SEC Says 2018 National Governance Code Binding From Jan. 2021

 


The management of the Securities and Exchange Commission (SEC), on Tuesday, issued a Corporate Governance Guidelines and a template (revised Form 01) for reporting compliance with the Securities and SEC Corporate Governance Guideline, (SCGG) which becomes mandatory from January 1, 2021.

From that date, the commission advised public companies to comply with the Nigerian Code of Corporate Governance (NCCG) of 2018 issued by the Financial Reporting Council (FRC) of Nigeria, just as compliance with the SCGG/revised reporting template.

Recall that the NCCG effectively replaced the Code of Corporate Governance for public companies issued by the SEC, just as the council also issued a template for reporting compliance.

A statement by the SEC on Tuesday directed that “in order to foster good corporate governance, companies shall engage in increased disclosure beyond the statutory requirements in the CAMA”.

For example, some provisions of the document available on the SEC website www.sec.gov.ng, require that board membership companies shall not be less than five years, just as the commission moves to safeguard the independence of the Board. In this regards, the guideline requires that no more than two members of same family shall sit on the board of a public company at the same time.

The guidelines also stipulate that while making any board appointment, shareholders should be provided with information on any real or potential conflict of interest, including whether a proposed appointee is an interlocking director.

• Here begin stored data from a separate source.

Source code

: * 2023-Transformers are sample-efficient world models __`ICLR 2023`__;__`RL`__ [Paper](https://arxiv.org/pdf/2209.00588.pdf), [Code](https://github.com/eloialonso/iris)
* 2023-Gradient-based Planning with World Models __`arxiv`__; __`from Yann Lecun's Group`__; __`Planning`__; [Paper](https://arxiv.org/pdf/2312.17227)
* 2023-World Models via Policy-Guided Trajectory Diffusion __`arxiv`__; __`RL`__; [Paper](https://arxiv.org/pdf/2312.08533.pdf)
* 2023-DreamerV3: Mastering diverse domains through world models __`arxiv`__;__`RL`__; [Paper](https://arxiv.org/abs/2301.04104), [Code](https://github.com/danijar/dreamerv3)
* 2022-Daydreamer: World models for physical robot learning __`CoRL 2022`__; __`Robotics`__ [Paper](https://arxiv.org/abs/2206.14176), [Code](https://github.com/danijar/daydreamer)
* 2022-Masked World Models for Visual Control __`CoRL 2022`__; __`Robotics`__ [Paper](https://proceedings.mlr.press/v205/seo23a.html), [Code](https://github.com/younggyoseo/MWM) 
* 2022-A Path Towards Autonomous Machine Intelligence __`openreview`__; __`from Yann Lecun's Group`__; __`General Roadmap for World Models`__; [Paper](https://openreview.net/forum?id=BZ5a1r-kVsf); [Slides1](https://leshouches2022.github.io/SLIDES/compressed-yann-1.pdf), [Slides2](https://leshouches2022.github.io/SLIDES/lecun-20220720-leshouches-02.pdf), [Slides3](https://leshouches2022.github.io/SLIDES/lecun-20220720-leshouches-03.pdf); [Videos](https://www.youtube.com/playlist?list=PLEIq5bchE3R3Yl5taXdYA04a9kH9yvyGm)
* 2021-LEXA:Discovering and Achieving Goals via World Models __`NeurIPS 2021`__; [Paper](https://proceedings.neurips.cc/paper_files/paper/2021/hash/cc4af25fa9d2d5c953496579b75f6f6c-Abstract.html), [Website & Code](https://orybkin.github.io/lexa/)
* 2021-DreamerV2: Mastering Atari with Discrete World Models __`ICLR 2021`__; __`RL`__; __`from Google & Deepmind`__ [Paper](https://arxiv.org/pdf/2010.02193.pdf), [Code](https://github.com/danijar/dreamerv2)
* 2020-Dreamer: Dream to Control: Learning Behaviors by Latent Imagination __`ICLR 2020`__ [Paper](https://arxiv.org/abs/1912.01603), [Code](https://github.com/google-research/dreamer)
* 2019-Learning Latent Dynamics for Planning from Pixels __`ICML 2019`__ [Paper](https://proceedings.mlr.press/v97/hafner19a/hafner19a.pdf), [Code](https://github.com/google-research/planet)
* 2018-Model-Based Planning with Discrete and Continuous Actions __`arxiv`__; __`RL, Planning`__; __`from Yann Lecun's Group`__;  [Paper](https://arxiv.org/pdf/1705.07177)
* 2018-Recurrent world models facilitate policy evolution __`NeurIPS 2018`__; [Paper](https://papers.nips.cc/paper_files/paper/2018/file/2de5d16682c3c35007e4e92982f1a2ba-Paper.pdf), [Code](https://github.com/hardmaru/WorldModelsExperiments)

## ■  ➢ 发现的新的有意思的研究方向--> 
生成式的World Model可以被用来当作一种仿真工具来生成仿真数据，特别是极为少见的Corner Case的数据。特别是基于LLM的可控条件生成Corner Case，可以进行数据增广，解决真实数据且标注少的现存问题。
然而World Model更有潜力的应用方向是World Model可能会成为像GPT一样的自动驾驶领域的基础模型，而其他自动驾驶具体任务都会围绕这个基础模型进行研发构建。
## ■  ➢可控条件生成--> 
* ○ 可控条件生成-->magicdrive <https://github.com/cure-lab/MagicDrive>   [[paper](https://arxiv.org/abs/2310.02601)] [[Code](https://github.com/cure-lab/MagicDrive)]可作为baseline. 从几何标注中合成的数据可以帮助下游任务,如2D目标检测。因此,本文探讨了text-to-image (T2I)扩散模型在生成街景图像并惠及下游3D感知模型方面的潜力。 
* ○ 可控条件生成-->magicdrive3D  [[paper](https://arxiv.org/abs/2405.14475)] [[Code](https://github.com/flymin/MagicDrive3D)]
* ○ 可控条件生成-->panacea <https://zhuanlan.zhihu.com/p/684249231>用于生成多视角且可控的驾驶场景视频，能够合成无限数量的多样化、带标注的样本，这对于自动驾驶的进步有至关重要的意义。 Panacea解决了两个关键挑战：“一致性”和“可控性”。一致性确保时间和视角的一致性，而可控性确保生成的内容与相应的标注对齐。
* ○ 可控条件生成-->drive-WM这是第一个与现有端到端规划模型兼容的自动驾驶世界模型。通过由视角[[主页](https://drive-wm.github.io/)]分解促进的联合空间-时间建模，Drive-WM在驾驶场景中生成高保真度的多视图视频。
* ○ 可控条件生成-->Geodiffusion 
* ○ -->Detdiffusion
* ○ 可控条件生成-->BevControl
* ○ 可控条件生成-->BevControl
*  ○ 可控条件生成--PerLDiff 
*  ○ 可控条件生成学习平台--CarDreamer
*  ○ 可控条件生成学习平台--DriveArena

Also, the guideline requires that “the letters of appointment should cover the following: Synopsis of Director’s rights; Director evaluation programme used by the company, and Any other contractual responsibilities.”

On sustainability, the guideline requires companies to “recognise corruption as a major threat to business and to national development, and therefore as a sustainability issue for businesses i Nigeria. Companies, Boards and individual directors must commit themselves to transparent dealings and to the establishment of a culture of integrity and zero tolerance to corruption and corrupt practices.

In a bid to minimize risk in the operations of companies, the guidelines state that the annual risk-based internal audit plan shall: address the broad range of risks facing the company, linking this to a risk management framework; ii. identify audit priority areas and areas of the greatest threat to the company; indicate how assurance will be provided on the company’s risk management process; and indicate the resources and skills available or required to achieve the plan.